Ein Mann an einem Tisch schreibt

Corona-Sofortpaket für Südafrika.

Seit fast 50 Jahren ist die BMW Group mit einem Produktionswerk in Rosslyn vertreten – und engagiert sich dort in verschiedenen lokalen Bildungs- und Gesundheitsprojekten nicht nur für die eigenen Mitarbeiter, sondern auch für die Menschen in der Region. Auch in der aktuellen Corona-Krise hilft das Unternehmen dort, wo Hilfe am meisten benötigt wird.

 Südafrika ist derzeit die am stärksten von COVID-19 betroffene Region des Kontinents. Wie in vielen anderen afrikanischen Ländern fehlt es auch hier an Notfallbetten, Beatmungsgeräten und Laboren.

 Die BMW Group South Africa und das deutsche Entwicklungsministerium haben daher jetzt in enger Abstimmung mit der südafrikanischen Regierung und der Gesundheitsbehörde ein Corona-Sofortprojekt gestartet.

 Dieses beinhaltet den Ausbau der medizinischen Infrastruktur von acht Krankenhäusern und vier Kliniken. Mit der Sofort-Hilfe soll vor allem die am stärksten betroffene Provinz Gauteng, im Norden Südafrikas, unterstützt werden. Die Region ist mit den Metropolen Johannesburg und Pretoria nicht nur das Wirtschaftszentrum des Landes, sondern seit fast 50 Jahren mit einem Werk in Rosslyn auch Standort der BMW Group South Africa.
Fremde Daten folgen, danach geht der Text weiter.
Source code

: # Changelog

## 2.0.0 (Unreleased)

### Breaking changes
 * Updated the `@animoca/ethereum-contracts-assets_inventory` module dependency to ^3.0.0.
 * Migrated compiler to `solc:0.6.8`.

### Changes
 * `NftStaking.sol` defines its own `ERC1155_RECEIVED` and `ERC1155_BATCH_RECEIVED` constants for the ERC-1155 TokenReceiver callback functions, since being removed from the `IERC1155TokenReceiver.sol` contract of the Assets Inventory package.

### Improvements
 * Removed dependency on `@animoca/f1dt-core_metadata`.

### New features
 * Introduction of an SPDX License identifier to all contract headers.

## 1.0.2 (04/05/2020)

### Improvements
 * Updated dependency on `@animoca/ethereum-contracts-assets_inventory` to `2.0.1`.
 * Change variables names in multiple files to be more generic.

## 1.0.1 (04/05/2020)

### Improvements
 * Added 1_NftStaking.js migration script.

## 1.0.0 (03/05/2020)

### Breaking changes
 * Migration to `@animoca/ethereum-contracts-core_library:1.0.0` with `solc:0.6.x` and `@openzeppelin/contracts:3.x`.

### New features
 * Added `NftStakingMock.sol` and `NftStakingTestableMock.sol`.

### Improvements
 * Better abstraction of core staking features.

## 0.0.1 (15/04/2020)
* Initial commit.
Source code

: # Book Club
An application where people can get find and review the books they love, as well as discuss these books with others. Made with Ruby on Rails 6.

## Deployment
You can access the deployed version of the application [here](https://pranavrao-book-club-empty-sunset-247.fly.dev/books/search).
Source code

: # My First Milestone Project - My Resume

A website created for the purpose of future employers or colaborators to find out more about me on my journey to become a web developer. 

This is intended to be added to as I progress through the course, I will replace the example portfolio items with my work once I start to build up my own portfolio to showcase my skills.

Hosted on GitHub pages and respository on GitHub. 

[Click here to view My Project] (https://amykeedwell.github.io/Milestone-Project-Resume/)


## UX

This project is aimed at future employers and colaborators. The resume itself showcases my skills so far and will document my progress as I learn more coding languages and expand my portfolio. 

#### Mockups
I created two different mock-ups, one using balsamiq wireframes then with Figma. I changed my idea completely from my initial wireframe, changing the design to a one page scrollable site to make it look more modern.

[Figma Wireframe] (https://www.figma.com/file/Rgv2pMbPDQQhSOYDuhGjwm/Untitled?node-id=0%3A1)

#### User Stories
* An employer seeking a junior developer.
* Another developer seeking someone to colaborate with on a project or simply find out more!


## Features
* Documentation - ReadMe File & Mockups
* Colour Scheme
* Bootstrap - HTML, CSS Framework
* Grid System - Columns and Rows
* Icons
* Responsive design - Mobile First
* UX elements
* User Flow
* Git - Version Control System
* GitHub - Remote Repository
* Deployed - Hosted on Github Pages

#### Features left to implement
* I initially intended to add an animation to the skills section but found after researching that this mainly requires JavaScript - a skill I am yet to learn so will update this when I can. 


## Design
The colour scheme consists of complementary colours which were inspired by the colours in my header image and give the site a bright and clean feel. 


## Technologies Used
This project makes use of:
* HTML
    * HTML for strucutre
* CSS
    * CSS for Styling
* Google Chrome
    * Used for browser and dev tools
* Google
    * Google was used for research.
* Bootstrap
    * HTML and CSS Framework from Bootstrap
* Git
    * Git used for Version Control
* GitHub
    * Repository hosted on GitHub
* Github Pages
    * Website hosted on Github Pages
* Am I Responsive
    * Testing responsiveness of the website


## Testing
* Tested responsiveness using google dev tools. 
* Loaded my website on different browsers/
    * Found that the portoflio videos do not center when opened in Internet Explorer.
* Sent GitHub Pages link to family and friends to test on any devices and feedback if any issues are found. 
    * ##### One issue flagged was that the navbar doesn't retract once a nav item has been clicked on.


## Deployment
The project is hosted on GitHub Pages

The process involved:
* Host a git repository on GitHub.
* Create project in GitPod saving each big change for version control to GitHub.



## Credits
 750 zusätzliche Krankenhausbetten und eine Flotte BMW X3.

Zum Corona-Sofort-Paket des Bundesentwicklungsministeriums steuerte die BMW Group South Africa Leistungen in Höhe von 2,7 Millionen Euro bei, „um dort Hilfe zu leisten, wo sie am meisten benötigt wird“, begründete BMW Group Vorstandsvorsitzende Oliver Zipse. Anlässlich einer virtuellen Zeremonie, mit der er zusammen mit Entwicklungsminister Dr. Gerd Müller und dem südafrikanischen Gesundheitsminister Zwelini Lawrence Mkhize den Startschuss für das Projekt gab, betonte Zipse: „In einer globalen Krise wie der Corona-Pandemie zählt Solidarität mehr als alles andere.“

Gemeinsam wollen die Kooperationspartner die Versorgung von Masken und Desinfektionsmittel sowie von 750 zusätzlichen Krankenhausbetten sicherstellen. Neben der finanziellen Hilfe unterstützt die BMW Group South Africa das südafrikanische Rote Kreuz auch mit einer Flotte von Fahrzeugen, um u.a. Lebensmittelpakete in entlegene Gemeinden zu transportieren. Bei den Fahrzeugen handelt es sich um BMW X3, die in Rosslyn hergestellt werden.